- **SOURCE EXTRACT**:
======
# UA announced Apollo Twin Mk2



## jononotbono (Jan 19, 2017)

I've been wanting to upgrade my discontinued Motu HD192 Interface for a while and today I realised Universal Audio have released a new Apollo Twin Mk 2 that comes with a Quad processor and even has a Talkback Mic included (the talk back Mic being included is so exciting to me because it's such a drag having to "sacrifice" a Mic input to plug a Mic in as a Talk back Mic - when Inputs are scarce). It also has Thunderbolt Support for Mac and PC. AND it comes in Black. Time for me to start saving...


http://www.pro-tools-expert.com/hom...-audio-announce-apollo-twin-mkii-at-namm-2017

Jono


----------



## N.Caffrey (Jan 21, 2017)

would like to hear somebody's opinion on this one


----------



## Prockamanisc (Jan 21, 2017)

My thoughts: cool. I have a Twin Duo, and it was cool for a while. Then I wanted more i/o, so I got a blackface Apollo Quad. That was cool, too. Then I needed additional i/o, so I got a used Rosetta from 2004. That was also cool. I have no complaints, except that I use UAD plugins so much that I sometimes run out of space, even using 6 cores. As far as sound differences, they're negligible between the units. I haven't done any shootouts, and maybe I should, but as long as you're buying decent units, everything will be cool.


----------



## N.Caffrey (Jan 21, 2017)
======
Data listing

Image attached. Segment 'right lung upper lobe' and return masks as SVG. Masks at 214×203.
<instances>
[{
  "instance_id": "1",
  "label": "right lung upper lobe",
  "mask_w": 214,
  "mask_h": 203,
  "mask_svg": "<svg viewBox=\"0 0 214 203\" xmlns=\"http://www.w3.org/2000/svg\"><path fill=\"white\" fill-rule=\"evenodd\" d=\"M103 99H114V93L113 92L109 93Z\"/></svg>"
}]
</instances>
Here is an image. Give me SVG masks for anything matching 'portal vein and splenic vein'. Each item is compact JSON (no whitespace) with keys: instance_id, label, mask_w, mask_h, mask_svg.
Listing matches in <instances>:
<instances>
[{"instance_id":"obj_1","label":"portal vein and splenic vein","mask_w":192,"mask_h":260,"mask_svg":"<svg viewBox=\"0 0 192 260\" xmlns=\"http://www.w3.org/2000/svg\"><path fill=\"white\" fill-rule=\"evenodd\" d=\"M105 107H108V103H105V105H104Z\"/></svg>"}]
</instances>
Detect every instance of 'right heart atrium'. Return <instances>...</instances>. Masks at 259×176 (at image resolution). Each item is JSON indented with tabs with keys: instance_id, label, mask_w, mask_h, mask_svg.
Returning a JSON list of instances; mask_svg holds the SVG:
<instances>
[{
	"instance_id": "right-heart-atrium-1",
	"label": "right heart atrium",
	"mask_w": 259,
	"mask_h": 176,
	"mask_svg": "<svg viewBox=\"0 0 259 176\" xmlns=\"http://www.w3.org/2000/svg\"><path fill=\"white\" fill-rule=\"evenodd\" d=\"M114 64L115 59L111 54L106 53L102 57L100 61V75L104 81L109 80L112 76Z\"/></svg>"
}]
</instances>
======
- **REQUIREMENT A**:
Rewrite the stretch from "My thoughts: cool." through "will be cool." in the forum thread on the Apollo Twin Mk2, replacing "cool" with "great".
- **REQUIREMENT B**:
Reproduce every line of the records in the data listing without any change.

- **EXPECTED ANSWER A**:
My thoughts: great. I have a Twin Duo, and it was great for a while. Then I wanted more i/o, so I got a blackface Apollo Quad. That was great, too. Then I needed additional i/o, so I got a used Rosetta from 2004. That was also great. I have no complaints, except that I use UAD plugins so much that I sometimes run out of space, even using 6 cores. As far as sound differences, they're negligible between the units. I haven't done any shootouts, and maybe I should, but as long as you're buying decent units, everything will be great.

- **EXPECTED ANSWER B**:
Image attached. Segment 'right lung upper lobe' and return masks as SVG. Masks at 214×203.
<instances>
[{
  "instance_id": "1",
  "label": "right lung upper lobe",
  "mask_w": 214,
  "mask_h": 203,
  "mask_svg": "<svg viewBox=\"0 0 214 203\" xmlns=\"http://www.w3.org/2000/svg\"><path fill=\"white\" fill-rule=\"evenodd\" d=\"M103 99H114V93L113 92L109 93Z\"/></svg>"
}]
</instances>
Here is an image. Give me SVG masks for anything matching 'portal vein and splenic vein'. Each item is compact JSON (no whitespace) with keys: instance_id, label, mask_w, mask_h, mask_svg.
Listing matches in <instances>:
<instances>
[{"instance_id":"obj_1","label":"portal vein and splenic vein","mask_w":192,"mask_h":260,"mask_svg":"<svg viewBox=\"0 0 192 260\" xmlns=\"http://www.w3.org/2000/svg\"><path fill=\"white\" fill-rule=\"evenodd\" d=\"M105 107H108V103H105V105H104Z\"/></svg>"}]
</instances>
Detect every instance of 'right heart atrium'. Return <instances>...</instances>. Masks at 259×176 (at image resolution). Each item is JSON indented with tabs with keys: instance_id, label, mask_w, mask_h, mask_svg.
Returning a JSON list of instances; mask_svg holds the SVG:
<instances>
[{
	"instance_id": "right-heart-atrium-1",
	"label": "right heart atrium",
	"mask_w": 259,
	"mask_h": 176,
	"mask_svg": "<svg viewBox=\"0 0 259 176\" xmlns=\"http://www.w3.org/2000/svg\"><path fill=\"white\" fill-rule=\"evenodd\" d=\"M114 64L115 59L111 54L106 53L102 57L100 61V75L104 81L109 80L112 76Z\"/></svg>"
}]
</instances>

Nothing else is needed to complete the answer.